Having solved the problem of sound interference chiefly through electronic filters, the advent of the sonic while drilling tool has made a reality of something drilling experts have thought theoretically possible but perhaps pragmatically too complex to accomplish - seismic while drilling. The sonic tool was for some time the last ingredient to that effort as without it calibrating real-time readouts to seismic measurements could be done only indirectly at best, the sonic leg of the system being essentially an implied one.

The next step for geosteering and its associated sensors and tools that record and report the world around the bottom hole assembly is a system to see ahead of the bit. While only in the conceptual stages at the moment, such a system would interpret the geophysical markers some distance ahead of the bit and enable the operator (or the computer since it will almost certainly be a closed loop system) to make direction changes accordingly. The result would be a smoother, more efficient well bore void of unnecessary dog legs.
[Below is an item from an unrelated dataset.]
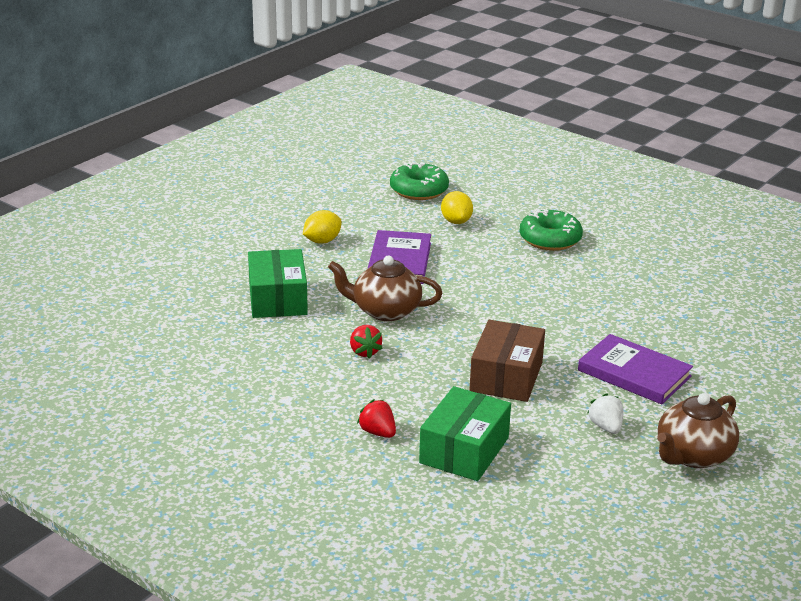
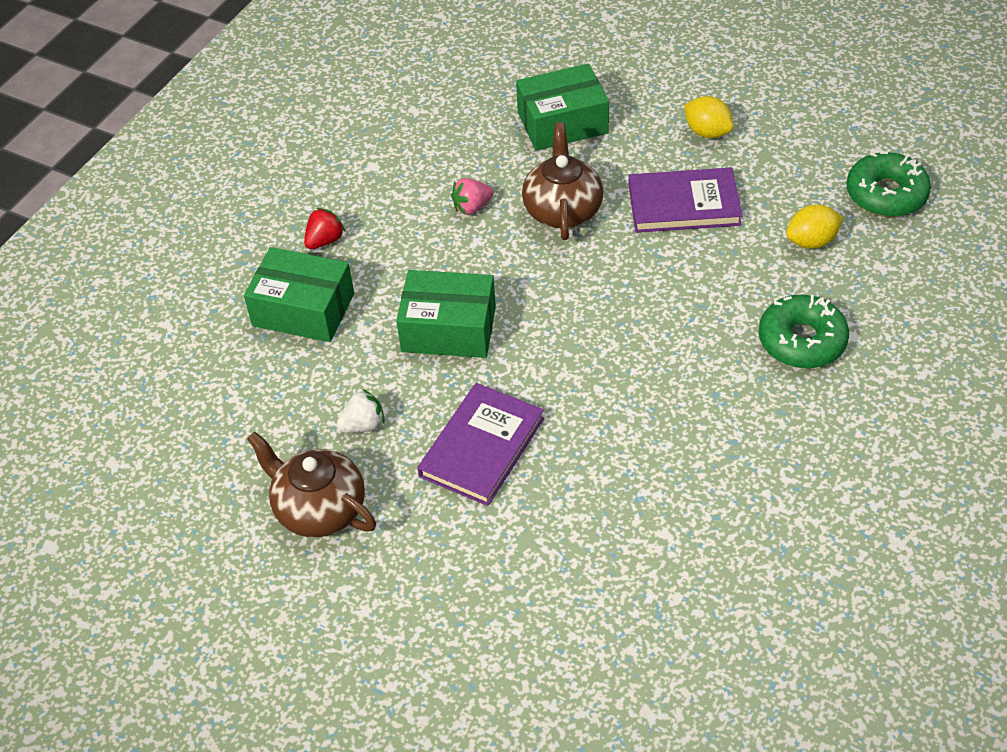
camera: 85 degrees right, 20 degrees up
red strawberry [350,325,383,359] -> pink strawberry [451,178,494,215]
brown box [470,320,545,402] -> green box [396,270,496,358]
The ability to steer the bit and gather data essential to efficient completions all while drilling has been a boon to both major oil companies and smaller independents. In areas that have long been deemed uneconomic by large companies, smaller operators are making good returns on their investments by tapping small but numerous pockets of hydrocarbons left behind by their huge competitors.
And because of the huge investments involved in deep water projects, major oil companies are demanding maximum production per unit of infrastructure. That can only be accomplished through longer and ever more accurate, reaches from each platform.
It can easily be argued, then, that geosteering is a technology second only perhaps to 3D seismic in its affects on the current health of the upstream oil and gas industry.